▶ _Work item_
In the data below, locate each line with the word "back" and list it.

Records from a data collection
======

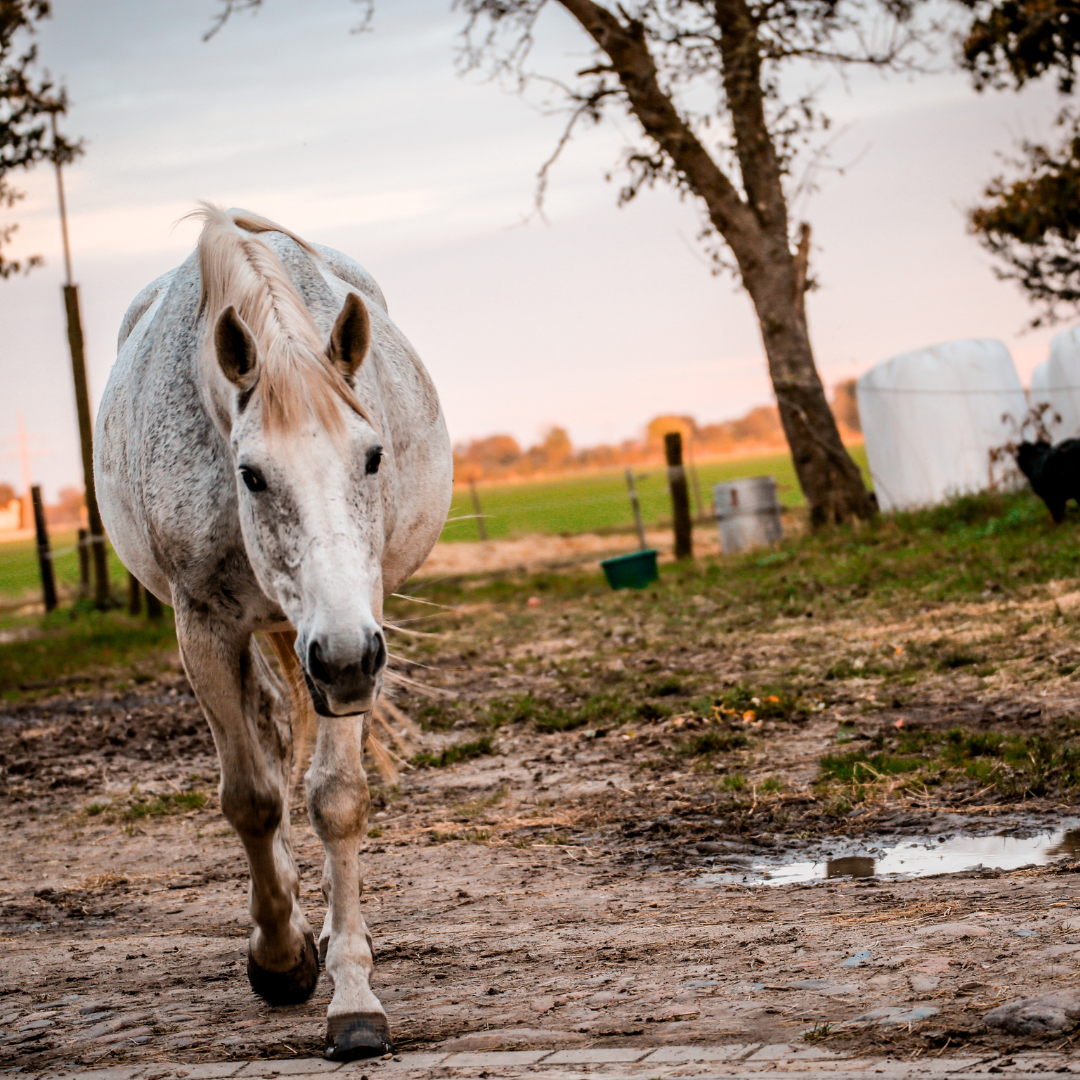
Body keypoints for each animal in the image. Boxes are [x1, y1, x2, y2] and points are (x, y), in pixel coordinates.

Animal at [95, 206, 453, 1058]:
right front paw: (280, 958)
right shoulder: (204, 627)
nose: (347, 659)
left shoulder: (354, 631)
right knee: (264, 733)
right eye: (251, 474)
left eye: (373, 456)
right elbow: (254, 798)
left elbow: (337, 799)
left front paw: (353, 996)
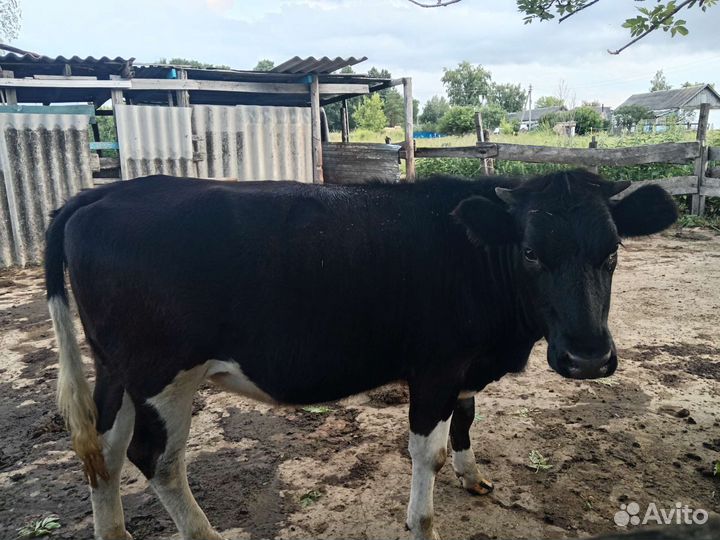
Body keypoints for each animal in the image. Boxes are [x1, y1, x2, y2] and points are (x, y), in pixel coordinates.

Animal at [45, 170, 677, 540]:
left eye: (613, 251)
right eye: (529, 252)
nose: (588, 357)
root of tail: (104, 191)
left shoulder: (466, 365)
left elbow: (465, 421)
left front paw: (473, 477)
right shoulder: (435, 365)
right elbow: (427, 453)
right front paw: (423, 523)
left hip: (115, 368)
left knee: (105, 450)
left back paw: (115, 533)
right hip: (163, 372)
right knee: (157, 460)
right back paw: (202, 533)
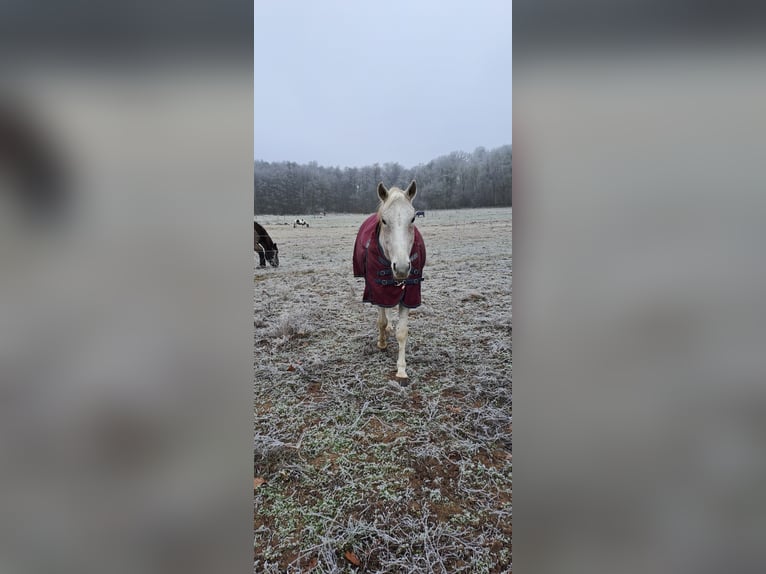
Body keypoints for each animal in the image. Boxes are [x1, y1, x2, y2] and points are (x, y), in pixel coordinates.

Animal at [354, 180, 426, 382]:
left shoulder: (409, 294)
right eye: (384, 221)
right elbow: (381, 320)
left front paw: (401, 369)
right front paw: (381, 342)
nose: (401, 268)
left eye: (413, 219)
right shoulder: (377, 290)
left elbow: (402, 332)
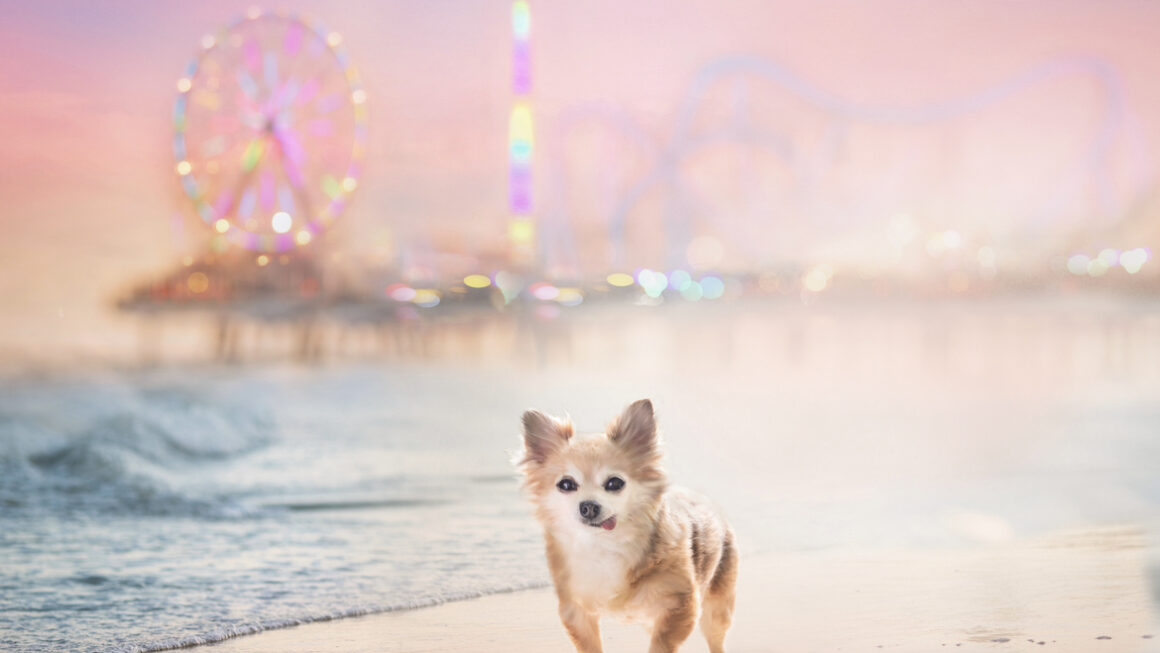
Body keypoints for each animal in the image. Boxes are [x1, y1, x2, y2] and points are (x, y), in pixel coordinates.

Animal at [517, 398, 733, 653]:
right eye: (566, 484)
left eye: (614, 483)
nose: (588, 506)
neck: (605, 546)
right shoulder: (576, 612)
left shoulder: (680, 606)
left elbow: (660, 645)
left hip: (717, 607)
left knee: (715, 637)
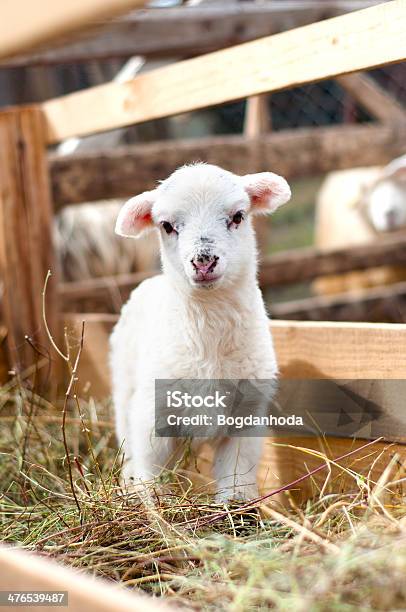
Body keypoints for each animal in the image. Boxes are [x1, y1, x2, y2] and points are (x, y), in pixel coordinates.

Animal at [109, 163, 290, 502]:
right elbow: (151, 474)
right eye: (166, 225)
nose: (203, 261)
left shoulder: (246, 420)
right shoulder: (152, 417)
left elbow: (236, 479)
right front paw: (155, 508)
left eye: (238, 216)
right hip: (124, 388)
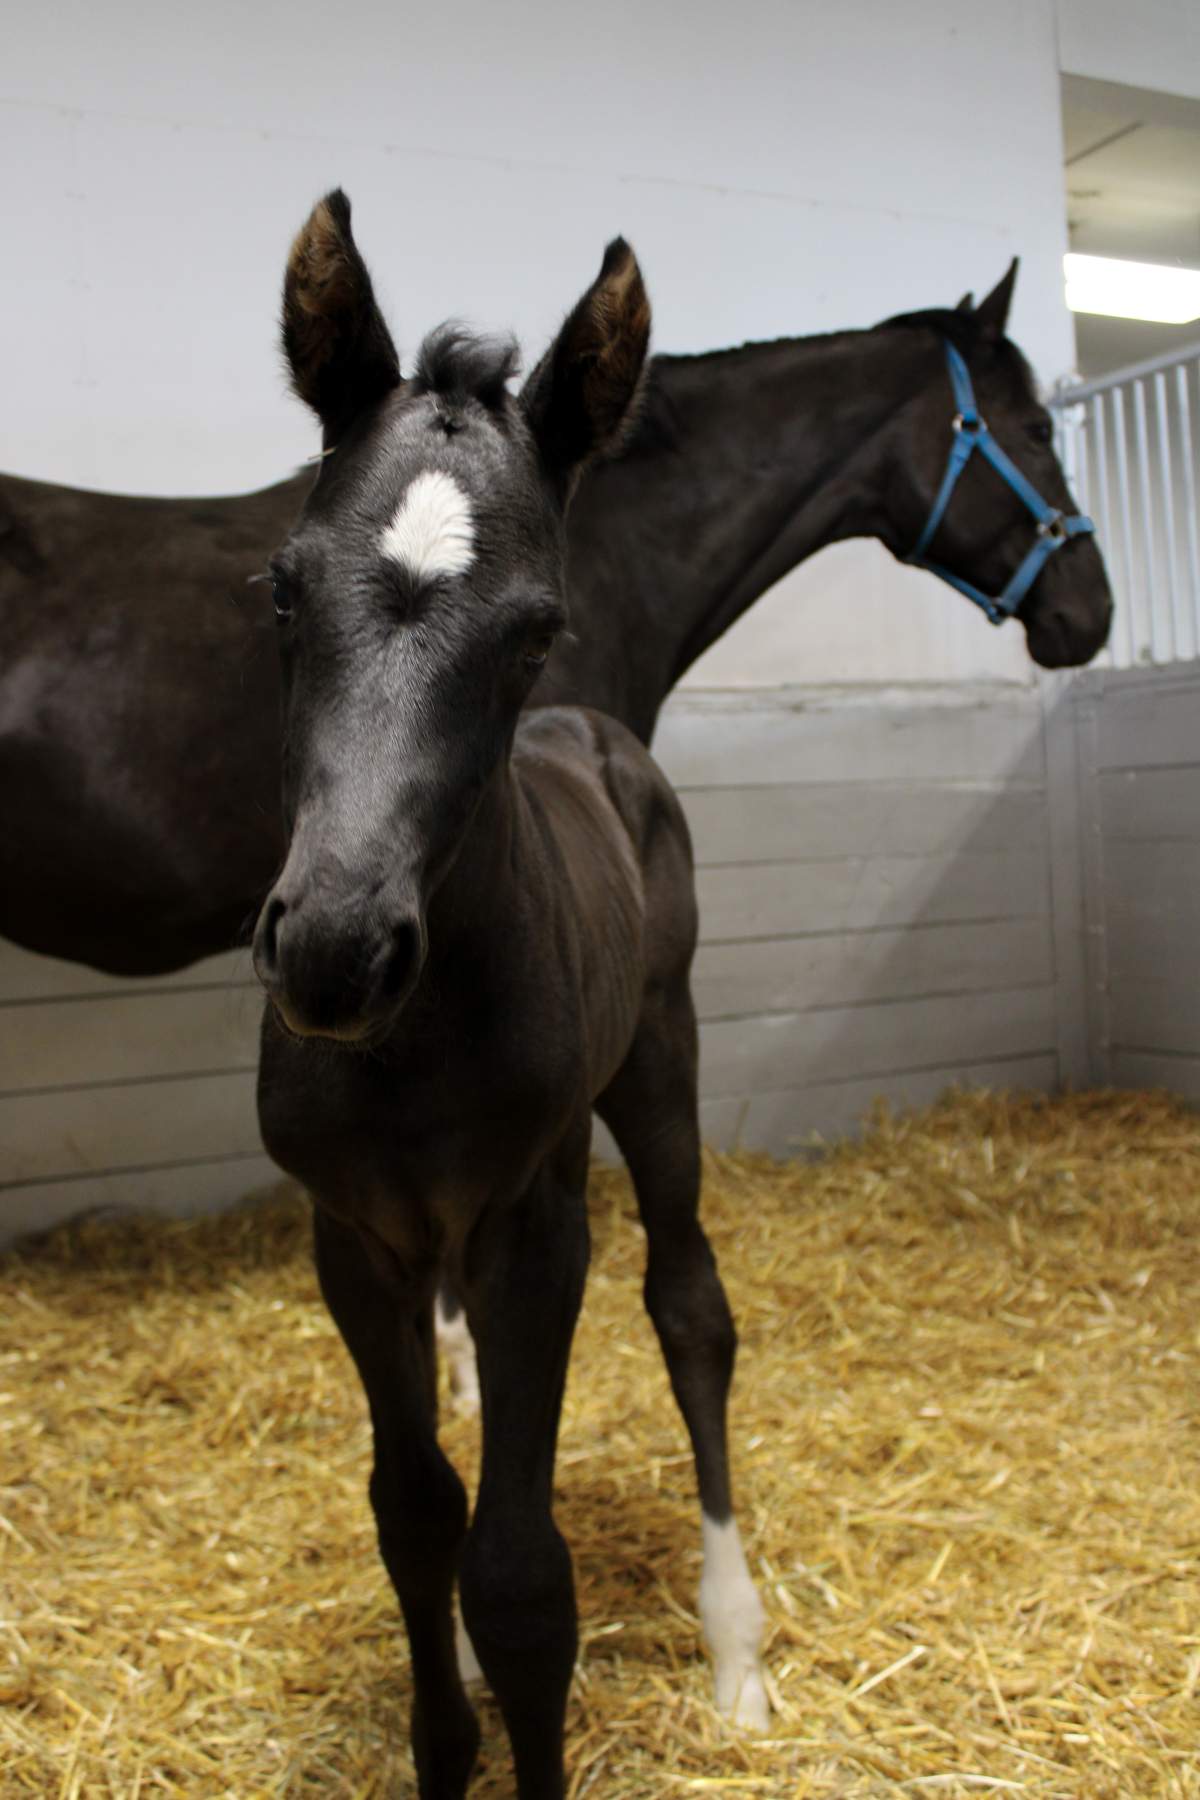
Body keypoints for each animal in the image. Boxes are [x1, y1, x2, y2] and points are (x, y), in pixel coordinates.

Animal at [252, 190, 766, 1800]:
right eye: (279, 589)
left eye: (535, 627)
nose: (336, 950)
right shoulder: (353, 1235)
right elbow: (418, 1514)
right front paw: (443, 1740)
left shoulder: (532, 1225)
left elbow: (526, 1575)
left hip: (659, 1062)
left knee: (691, 1309)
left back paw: (738, 1648)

======

▶ _Solution for this task_
left back paw: (115, 533)
right back paw: (202, 533)
left back paw: (738, 1648)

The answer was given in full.